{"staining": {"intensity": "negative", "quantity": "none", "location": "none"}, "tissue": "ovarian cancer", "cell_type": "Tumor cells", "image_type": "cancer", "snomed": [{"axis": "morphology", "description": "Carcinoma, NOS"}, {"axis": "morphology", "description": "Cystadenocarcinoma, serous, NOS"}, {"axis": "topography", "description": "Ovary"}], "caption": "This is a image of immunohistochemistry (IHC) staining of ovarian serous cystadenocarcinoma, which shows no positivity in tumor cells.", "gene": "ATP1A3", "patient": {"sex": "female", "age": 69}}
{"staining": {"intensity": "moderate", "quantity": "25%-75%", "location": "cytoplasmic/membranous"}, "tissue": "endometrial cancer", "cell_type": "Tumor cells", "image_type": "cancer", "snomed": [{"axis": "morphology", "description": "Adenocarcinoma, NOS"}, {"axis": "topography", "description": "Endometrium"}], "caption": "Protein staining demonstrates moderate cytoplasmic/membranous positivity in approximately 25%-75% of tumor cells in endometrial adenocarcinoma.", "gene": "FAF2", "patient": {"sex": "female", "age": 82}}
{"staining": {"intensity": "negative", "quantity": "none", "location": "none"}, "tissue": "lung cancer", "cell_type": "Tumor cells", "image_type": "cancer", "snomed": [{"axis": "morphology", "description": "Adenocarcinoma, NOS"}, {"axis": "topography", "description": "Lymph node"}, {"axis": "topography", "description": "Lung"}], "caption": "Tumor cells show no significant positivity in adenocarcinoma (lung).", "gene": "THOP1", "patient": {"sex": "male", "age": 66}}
###
→ WORK TO BE COMPLETED: In the answer, each line of the data must appear exactly as written.

→ ANSWER SECTION:
{"staining": {"intensity": "negative", "quantity": "none", "location": "none"}, "tissue": "ovarian cancer", "cell_type": "Tumor cells", "image_type": "cancer", "snomed": [{"axis": "morphology", "description": "Carcinoma, NOS"}, {"axis": "morphology", "description": "Cystadenocarcinoma, serous, NOS"}, {"axis": "topography", "description": "Ovary"}], "caption": "This is a image of immunohistochemistry (IHC) staining of ovarian serous cystadenocarcinoma, which shows no positivity in tumor cells.", "gene": "ATP1A3", "patient": {"sex": "female", "age": 69}}
{"staining": {"intensity": "moderate", "quantity": "25%-75%", "location": "cytoplasmic/membranous"}, "tissue": "endometrial cancer", "cell_type": "Tumor cells", "image_type": "cancer", "snomed": [{"axis": "morphology", "description": "Adenocarcinoma, NOS"}, {"axis": "topography", "description": "Endometrium"}], "caption": "Protein staining demonstrates moderate cytoplasmic/membranous positivity in approximately 25%-75% of tumor cells in endometrial adenocarcinoma.", "gene": "FAF2", "patient": {"sex": "female", "age": 82}}
{"staining": {"intensity": "negative", "quantity": "none", "location": "none"}, "tissue": "lung cancer", "cell_type": "Tumor cells", "image_type": "cancer", "snomed": [{"axis": "morphology", "description": "Adenocarcinoma, NOS"}, {"axis": "topography", "description": "Lymph node"}, {"axis": "topography", "description": "Lung"}], "caption": "Tumor cells show no significant positivity in adenocarcinoma (lung).", "gene": "THOP1", "patient": {"sex": "male", "age": 66}}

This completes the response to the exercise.